─── TEXT PASSAGE ───
Dinesh D’Souza’s book (the whole title is Falwell: Before the Millennium: A Critical Biography [link]) is from 1984, and while it is mostly a straightforward biography of Falwell through about 1983, and is reasonably well-written, it’s important to understand that at least part of what D’Souza is doing here is attempting to make Falwell palatable to his Roman Catholic brethren. Here’s a quick rundown:
- About 70 pages putting Falwell in context in American history (the Scopes trial, etc.) and another telling of his conversion story. There are several good versions of Falwell’s conversion story, each with differing anecdotes but for the most part consistent with one another. This is a pretty good one.
- 40 pages or so explaining Falwell’s fundamentalist credentials, his entrance into national politics, and how those two things were at variance.
- 40 pages or so describing Falwell’s involvement in Moral Majority, national politics, etc. through about 1983.
- 50-60 pages of miscellaneous topics, including a visit to Lynchburg, a description of the various ministries circa 1983, etc.
- A rundown of the 1970 FCC decision that changed the way religious television was regulated, making it possible for some TV preachers to become popular without various media outlets being required to provide equal time to their less popular counterparts/brethren. Dinesh D’Souza says Falwell was especially grateful to FCC Director (and Reagan appointee) Mark Fowler. I’d never heard that one before.
- The claim on the part of D’Souza that Falwell believed that the Watergate break-in should never have been exposed. I don’t know that I ever heard Falwell say anything like this, and it struck me as a Republican article of faith that sounded weird in 1984 and still sounds weird today.
- A theme regarding Falwell’s disagreements with various people affiliated with the World Council of Churches/National Council of Churches. It’s easy to forget that WCC people were the voice of Establishment Christianity in the United States circa 1975 or so.
This is mostly a brisk read and an interesting period piece. Sometimes it gets bogged down with inside-the-Beltway (or is that inside-the GOP?) minutiae, but that’s to be expected given D’Souza’s perspective at the time. I do kind of wish he’d delved a bit deeper into Falwell’s racial past (e.g. his supposed relationship with Lester Maddox) or his relationship to the right-wing fringe in Republican circles (e.g. his supposed relationship to the John Birch Society), and while a book like this would have been a safe place to do so D’Souza has other fish to fry.
I’d recommend it to people who are interested in the history of the Christian Right and its entanglements with the Republican Party.
─── EXCERPTED DATA ───
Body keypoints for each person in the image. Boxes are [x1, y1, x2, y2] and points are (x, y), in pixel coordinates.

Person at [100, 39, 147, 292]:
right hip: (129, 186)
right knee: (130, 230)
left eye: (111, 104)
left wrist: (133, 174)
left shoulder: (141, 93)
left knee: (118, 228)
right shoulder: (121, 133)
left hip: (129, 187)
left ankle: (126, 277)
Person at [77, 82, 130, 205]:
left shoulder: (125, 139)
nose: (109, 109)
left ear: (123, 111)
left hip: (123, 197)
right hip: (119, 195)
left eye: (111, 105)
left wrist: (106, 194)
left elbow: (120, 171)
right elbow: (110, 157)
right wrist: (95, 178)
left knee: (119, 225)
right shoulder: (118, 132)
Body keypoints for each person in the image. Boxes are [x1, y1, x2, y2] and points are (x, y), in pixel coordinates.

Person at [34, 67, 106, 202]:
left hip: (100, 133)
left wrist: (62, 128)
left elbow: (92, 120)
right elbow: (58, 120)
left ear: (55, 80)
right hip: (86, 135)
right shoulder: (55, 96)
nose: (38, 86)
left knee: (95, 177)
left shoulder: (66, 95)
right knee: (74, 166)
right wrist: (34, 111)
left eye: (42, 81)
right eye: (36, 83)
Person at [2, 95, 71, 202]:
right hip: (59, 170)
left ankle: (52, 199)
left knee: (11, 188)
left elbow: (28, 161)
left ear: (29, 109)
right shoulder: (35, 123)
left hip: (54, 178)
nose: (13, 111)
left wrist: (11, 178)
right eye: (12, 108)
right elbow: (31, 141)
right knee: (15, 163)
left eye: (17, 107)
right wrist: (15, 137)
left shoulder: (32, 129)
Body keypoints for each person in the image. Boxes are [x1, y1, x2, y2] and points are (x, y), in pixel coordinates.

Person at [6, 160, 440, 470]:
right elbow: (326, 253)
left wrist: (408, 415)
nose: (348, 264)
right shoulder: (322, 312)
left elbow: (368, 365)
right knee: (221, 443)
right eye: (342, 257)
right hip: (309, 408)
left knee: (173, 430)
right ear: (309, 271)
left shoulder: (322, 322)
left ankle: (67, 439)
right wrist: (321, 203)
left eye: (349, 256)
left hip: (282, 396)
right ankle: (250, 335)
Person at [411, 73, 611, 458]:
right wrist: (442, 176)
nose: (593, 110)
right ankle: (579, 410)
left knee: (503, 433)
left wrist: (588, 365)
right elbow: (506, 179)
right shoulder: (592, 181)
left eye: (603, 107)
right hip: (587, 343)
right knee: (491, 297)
───
-- EXERCISE DETAILS --
Answer these questions from the review, one line each:
1. In what year was the book published?
2. Which FCC official does D'Souza say Falwell was especially grateful to?
3. What group does the review give as an example of the right-wing fringe in Republican circles?
The records have no connection to the text.

-- RESULT FOR THIS EXERCISE --
1. 1984
2. Mark Fowler
3. The John Birch Society